_Task_
Copy each line of the following material that has the string "rule".

_Available data_
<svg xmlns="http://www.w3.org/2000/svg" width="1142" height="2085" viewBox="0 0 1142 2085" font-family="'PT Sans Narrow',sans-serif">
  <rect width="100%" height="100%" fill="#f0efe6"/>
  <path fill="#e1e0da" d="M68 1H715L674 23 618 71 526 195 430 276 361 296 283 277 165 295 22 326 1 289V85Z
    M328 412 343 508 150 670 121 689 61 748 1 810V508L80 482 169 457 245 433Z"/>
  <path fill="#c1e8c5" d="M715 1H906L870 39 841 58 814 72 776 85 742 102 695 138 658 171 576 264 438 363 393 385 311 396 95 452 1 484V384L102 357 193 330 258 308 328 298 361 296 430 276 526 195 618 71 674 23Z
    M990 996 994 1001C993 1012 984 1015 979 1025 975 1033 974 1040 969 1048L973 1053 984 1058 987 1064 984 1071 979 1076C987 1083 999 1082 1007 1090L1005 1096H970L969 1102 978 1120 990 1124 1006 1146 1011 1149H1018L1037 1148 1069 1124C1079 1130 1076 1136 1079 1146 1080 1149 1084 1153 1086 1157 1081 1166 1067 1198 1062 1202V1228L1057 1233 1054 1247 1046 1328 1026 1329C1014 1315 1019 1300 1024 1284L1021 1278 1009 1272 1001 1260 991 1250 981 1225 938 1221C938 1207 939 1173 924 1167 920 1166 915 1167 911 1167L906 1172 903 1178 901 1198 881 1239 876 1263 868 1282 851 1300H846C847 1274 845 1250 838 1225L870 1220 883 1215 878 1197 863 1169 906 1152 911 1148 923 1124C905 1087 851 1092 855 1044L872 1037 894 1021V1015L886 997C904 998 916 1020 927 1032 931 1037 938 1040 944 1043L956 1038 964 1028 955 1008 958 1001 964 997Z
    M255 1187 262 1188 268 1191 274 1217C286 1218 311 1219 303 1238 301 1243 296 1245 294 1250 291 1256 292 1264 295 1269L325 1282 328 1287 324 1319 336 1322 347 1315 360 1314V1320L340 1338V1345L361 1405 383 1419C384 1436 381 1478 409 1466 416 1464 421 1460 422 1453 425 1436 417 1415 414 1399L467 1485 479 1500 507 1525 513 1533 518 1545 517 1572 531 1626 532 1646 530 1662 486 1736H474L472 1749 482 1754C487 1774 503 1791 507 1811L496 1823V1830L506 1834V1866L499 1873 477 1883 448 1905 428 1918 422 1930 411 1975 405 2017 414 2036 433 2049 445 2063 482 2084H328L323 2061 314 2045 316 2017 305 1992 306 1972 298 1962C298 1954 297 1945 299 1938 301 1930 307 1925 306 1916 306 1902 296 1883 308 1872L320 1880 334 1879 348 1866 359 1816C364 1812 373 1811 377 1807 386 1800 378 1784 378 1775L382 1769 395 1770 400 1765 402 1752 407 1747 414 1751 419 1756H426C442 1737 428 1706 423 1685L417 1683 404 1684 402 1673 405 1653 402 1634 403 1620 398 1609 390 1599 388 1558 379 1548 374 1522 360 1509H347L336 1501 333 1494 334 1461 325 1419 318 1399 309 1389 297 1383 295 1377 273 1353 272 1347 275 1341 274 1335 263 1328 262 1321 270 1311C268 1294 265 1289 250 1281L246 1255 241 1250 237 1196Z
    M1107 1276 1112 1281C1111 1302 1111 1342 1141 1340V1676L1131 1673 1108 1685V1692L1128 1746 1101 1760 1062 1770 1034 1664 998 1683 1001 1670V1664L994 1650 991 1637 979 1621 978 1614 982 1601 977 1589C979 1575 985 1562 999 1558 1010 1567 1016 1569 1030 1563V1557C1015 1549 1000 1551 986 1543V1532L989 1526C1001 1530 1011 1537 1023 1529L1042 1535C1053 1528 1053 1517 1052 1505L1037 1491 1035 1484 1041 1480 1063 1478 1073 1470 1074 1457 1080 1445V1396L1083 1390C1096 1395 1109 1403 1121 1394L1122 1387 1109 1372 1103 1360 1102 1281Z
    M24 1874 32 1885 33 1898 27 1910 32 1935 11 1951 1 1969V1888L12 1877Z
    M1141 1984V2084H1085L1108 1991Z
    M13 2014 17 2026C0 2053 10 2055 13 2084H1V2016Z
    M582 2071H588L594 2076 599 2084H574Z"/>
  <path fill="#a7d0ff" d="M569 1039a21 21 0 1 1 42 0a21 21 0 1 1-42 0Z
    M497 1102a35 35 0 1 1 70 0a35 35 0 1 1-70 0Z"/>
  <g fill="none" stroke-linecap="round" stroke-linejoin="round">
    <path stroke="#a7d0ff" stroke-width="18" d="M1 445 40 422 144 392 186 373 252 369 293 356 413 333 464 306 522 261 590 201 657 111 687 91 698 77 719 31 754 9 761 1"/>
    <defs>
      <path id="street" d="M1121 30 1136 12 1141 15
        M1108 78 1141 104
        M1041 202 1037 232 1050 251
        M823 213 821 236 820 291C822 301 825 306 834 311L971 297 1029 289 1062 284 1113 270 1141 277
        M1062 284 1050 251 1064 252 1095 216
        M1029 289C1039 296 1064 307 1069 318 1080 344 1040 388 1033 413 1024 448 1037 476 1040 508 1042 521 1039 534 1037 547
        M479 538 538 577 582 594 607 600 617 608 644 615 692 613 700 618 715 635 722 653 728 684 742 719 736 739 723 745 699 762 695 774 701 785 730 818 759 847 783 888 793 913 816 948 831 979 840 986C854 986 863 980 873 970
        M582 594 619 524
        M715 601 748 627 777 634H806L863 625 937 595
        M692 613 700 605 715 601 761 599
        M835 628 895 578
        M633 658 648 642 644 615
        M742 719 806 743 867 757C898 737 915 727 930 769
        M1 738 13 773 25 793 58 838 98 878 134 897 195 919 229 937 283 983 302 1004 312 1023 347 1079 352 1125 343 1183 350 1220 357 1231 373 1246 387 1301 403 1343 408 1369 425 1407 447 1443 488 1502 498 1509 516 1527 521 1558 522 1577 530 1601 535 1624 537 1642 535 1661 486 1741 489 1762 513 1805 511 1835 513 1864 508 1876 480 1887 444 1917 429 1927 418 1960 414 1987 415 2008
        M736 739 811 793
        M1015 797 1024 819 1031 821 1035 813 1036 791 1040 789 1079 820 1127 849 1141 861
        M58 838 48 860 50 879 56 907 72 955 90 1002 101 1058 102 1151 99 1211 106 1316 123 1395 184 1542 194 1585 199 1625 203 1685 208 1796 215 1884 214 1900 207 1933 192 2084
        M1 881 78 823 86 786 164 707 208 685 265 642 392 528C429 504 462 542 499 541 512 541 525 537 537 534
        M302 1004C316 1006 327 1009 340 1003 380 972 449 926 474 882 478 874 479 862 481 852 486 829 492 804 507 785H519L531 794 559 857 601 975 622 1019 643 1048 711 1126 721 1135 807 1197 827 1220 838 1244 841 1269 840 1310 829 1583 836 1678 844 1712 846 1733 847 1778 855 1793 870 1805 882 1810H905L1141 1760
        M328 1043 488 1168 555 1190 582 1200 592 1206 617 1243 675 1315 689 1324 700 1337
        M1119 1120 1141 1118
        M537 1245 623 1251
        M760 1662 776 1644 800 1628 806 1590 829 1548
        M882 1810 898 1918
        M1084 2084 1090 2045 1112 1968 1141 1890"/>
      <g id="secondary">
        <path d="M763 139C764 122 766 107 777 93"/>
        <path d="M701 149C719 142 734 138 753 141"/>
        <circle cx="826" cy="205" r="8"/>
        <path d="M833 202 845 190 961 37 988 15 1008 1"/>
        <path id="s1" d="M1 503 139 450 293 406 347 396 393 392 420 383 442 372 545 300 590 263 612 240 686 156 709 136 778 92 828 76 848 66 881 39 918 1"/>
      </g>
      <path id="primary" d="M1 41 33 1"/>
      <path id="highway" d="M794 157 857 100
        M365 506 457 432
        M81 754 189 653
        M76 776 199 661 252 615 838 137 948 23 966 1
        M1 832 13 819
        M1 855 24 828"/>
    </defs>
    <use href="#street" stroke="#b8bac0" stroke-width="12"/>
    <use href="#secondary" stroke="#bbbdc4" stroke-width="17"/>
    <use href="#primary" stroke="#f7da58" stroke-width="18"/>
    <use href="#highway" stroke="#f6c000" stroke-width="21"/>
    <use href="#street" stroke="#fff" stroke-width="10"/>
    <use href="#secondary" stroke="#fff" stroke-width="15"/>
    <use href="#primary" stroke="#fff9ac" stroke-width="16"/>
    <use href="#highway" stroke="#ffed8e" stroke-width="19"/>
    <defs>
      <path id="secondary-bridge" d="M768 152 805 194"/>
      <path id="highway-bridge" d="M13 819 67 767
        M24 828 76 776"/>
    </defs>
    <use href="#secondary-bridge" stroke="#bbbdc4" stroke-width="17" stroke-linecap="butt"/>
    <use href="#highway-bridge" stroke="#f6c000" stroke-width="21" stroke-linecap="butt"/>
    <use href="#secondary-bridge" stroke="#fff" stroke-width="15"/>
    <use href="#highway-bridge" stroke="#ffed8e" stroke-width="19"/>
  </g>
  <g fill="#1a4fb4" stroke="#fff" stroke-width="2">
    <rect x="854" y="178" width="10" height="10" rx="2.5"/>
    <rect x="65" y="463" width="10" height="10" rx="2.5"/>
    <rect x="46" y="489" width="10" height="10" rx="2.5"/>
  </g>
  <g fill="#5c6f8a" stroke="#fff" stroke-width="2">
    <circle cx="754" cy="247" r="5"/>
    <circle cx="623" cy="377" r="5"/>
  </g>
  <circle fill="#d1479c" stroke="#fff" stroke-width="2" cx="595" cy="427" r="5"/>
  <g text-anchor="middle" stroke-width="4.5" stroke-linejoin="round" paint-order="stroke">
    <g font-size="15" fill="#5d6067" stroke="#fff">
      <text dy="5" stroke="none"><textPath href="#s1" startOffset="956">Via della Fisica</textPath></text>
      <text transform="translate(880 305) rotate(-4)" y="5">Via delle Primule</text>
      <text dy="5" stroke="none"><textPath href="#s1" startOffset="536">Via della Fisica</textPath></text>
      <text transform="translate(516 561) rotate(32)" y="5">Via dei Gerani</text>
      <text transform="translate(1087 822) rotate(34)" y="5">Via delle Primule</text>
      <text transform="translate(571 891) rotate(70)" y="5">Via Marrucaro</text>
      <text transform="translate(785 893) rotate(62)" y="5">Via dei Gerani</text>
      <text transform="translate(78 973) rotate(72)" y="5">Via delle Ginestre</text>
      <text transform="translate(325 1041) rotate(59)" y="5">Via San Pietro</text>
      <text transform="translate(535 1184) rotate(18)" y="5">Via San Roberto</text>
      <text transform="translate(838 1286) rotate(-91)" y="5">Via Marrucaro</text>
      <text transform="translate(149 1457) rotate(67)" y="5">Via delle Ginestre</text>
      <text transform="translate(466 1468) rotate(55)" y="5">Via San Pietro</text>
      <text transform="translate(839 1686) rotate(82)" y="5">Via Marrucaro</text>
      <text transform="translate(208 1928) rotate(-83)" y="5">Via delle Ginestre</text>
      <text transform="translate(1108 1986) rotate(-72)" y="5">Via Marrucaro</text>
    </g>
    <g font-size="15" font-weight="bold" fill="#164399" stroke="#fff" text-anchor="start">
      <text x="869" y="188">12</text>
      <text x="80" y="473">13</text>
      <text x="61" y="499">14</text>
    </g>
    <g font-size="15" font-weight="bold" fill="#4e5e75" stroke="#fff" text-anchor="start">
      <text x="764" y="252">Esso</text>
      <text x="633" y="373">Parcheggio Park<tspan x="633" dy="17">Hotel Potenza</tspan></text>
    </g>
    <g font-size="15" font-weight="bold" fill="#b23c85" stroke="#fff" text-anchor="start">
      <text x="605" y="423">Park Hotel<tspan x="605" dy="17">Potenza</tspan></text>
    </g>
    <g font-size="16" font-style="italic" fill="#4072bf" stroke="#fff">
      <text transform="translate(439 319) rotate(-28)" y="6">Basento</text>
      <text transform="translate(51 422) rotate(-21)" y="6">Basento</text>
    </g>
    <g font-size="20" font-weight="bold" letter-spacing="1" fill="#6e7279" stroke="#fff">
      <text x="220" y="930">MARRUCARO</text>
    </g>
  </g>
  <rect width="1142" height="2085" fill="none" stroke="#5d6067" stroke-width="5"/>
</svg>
==
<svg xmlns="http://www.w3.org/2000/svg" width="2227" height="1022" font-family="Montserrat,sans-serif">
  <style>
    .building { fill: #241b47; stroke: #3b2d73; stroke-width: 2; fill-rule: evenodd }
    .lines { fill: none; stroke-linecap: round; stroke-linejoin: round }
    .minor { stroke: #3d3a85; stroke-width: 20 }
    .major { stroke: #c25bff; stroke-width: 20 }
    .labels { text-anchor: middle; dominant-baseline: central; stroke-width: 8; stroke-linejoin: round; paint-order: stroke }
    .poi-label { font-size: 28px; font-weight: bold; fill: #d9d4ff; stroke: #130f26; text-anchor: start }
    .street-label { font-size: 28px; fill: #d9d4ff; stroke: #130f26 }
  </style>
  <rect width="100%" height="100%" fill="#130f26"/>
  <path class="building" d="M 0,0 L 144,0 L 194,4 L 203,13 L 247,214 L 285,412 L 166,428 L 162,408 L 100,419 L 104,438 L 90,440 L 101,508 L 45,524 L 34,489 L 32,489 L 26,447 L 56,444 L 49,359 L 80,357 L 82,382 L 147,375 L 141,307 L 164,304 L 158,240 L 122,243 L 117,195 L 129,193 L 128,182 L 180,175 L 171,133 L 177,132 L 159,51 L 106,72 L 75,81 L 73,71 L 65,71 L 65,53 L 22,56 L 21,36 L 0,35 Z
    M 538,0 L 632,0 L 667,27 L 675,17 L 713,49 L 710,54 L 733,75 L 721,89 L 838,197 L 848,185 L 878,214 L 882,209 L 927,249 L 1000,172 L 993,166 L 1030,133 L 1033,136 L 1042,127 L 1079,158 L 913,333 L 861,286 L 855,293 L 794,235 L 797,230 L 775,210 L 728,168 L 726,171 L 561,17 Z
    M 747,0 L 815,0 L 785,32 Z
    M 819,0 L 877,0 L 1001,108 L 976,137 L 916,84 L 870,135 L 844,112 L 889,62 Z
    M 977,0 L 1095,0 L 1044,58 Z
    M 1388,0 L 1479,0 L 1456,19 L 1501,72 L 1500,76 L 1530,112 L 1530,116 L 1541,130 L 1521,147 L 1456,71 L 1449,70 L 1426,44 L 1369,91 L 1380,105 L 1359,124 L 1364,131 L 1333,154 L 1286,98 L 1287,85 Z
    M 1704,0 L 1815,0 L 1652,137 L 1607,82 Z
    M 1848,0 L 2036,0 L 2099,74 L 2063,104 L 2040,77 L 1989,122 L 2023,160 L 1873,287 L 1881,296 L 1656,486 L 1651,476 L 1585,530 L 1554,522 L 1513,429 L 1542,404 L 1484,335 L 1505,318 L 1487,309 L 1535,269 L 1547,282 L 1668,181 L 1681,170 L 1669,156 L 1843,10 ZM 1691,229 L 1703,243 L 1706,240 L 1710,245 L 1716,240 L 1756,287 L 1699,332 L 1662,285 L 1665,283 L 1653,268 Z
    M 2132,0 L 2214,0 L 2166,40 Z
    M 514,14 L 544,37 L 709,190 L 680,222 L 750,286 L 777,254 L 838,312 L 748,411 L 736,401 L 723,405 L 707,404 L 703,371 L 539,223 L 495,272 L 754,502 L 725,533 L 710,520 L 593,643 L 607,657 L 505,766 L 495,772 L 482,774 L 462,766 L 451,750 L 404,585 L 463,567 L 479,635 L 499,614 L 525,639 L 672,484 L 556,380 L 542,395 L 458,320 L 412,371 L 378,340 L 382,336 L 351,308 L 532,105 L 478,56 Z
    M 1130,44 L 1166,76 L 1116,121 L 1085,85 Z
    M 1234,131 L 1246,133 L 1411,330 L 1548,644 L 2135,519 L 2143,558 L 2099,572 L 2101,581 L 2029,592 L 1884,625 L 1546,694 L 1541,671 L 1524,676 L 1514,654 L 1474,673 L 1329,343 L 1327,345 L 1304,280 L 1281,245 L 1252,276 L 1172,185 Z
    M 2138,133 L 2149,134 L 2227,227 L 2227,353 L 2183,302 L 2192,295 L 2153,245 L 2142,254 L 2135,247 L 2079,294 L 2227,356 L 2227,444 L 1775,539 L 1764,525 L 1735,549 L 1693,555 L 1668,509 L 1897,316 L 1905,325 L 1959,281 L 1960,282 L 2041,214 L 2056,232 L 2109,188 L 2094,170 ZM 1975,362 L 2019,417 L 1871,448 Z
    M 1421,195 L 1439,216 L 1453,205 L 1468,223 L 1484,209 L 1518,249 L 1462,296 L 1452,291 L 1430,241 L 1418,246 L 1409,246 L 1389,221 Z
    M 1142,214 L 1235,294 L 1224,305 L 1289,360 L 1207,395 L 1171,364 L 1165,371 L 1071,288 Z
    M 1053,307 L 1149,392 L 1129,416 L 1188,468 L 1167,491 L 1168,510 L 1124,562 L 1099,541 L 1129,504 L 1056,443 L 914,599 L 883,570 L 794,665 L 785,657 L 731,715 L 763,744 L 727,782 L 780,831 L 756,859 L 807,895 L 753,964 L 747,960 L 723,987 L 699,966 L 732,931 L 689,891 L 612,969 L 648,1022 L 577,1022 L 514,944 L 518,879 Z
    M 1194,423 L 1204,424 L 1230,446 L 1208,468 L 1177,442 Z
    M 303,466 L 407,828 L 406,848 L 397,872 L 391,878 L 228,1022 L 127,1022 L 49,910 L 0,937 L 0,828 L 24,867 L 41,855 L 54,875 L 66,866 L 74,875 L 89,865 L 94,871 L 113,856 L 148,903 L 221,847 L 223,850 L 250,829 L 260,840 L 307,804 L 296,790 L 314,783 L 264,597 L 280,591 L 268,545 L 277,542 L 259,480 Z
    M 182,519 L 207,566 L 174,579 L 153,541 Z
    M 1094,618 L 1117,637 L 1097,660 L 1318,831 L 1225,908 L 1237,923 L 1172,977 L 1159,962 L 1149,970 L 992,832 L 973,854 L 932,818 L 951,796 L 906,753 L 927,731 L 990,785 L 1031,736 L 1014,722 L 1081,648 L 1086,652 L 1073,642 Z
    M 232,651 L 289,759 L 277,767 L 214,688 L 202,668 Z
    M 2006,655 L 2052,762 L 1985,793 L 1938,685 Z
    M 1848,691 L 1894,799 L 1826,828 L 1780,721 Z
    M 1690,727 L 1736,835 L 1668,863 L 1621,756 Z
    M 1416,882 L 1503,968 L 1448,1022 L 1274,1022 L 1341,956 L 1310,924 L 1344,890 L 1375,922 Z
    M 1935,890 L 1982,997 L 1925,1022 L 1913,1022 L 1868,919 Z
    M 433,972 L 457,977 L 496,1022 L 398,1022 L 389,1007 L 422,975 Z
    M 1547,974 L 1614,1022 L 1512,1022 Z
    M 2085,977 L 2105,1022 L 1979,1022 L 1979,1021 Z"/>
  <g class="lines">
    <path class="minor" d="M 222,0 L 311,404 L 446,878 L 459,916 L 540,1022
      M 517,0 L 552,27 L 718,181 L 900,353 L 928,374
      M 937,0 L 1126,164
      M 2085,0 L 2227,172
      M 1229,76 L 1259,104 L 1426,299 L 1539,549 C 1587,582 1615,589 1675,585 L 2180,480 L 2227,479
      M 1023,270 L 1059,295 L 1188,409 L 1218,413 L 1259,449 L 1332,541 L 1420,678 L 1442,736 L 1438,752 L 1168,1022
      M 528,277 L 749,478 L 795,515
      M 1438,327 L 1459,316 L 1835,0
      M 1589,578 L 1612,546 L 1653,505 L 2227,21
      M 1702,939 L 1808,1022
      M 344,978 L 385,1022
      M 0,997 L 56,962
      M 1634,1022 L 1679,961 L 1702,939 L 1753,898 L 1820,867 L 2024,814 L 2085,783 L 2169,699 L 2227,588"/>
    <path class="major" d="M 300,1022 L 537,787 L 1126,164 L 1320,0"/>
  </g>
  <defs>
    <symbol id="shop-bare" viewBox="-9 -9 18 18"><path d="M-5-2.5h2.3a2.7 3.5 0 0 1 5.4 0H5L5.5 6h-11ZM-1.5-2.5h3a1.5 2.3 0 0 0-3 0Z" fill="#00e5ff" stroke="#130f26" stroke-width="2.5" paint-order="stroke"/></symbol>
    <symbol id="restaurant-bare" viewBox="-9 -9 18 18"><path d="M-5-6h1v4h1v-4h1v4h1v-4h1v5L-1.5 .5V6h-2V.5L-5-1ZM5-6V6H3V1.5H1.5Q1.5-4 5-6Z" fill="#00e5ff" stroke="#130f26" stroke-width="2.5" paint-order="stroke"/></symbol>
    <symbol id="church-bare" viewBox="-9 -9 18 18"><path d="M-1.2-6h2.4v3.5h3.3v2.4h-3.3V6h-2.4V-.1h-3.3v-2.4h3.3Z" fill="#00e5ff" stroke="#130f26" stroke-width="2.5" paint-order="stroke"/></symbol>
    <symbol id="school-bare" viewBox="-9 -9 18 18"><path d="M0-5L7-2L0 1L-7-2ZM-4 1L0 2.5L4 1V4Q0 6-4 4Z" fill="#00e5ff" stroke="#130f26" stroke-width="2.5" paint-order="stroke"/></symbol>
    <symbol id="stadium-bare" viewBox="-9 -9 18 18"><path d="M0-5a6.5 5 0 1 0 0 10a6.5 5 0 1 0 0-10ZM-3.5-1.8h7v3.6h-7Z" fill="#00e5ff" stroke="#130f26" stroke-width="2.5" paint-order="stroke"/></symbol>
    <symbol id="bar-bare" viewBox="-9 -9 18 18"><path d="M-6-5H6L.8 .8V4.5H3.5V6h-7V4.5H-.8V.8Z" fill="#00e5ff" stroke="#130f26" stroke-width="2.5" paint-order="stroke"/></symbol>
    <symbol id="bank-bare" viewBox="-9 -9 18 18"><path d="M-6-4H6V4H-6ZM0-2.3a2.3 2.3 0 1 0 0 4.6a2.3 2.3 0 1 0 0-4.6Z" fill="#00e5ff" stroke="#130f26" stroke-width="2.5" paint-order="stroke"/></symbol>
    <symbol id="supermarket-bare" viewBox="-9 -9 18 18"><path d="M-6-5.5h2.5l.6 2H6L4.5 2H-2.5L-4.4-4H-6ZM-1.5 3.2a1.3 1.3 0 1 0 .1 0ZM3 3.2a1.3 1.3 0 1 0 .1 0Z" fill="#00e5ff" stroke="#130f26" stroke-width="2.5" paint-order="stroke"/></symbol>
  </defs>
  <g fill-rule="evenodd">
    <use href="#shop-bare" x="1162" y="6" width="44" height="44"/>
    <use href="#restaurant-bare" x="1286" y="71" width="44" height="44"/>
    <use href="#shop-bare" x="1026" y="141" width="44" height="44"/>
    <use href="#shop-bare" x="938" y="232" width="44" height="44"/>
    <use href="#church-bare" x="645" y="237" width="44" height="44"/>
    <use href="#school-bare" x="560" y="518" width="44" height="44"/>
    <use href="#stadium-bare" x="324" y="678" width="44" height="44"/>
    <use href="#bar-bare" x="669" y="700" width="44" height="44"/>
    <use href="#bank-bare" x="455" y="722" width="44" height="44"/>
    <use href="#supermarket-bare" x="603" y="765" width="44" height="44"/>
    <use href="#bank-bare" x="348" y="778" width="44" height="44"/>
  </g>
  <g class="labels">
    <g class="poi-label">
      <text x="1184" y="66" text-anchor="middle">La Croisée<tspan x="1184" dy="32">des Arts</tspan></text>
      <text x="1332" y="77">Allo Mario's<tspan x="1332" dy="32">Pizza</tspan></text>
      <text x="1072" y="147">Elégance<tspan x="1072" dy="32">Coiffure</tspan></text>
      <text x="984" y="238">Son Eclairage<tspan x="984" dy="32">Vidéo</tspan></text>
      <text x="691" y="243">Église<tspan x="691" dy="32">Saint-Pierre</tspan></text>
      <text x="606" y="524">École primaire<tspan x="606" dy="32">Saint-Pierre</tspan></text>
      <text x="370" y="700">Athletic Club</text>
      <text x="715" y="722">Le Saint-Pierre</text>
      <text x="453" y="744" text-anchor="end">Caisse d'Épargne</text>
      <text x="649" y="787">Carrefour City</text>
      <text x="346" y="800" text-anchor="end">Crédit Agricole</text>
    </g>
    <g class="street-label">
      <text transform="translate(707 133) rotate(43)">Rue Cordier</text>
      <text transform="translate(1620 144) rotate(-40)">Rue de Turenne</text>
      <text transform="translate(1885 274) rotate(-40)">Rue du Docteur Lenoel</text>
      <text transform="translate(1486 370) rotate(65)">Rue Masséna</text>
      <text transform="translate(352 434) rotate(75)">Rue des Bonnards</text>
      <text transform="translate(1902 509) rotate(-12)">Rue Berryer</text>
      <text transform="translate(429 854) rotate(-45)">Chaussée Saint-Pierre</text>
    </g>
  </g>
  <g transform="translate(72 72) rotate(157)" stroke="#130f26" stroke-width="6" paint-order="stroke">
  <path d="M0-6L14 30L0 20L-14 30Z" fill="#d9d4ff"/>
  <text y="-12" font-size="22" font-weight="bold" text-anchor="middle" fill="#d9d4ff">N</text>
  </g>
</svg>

_Result for this exercise_
    .building { fill: #241b47; stroke: #3b2d73; stroke-width: 2; fill-rule: evenodd }
  <g fill-rule="evenodd">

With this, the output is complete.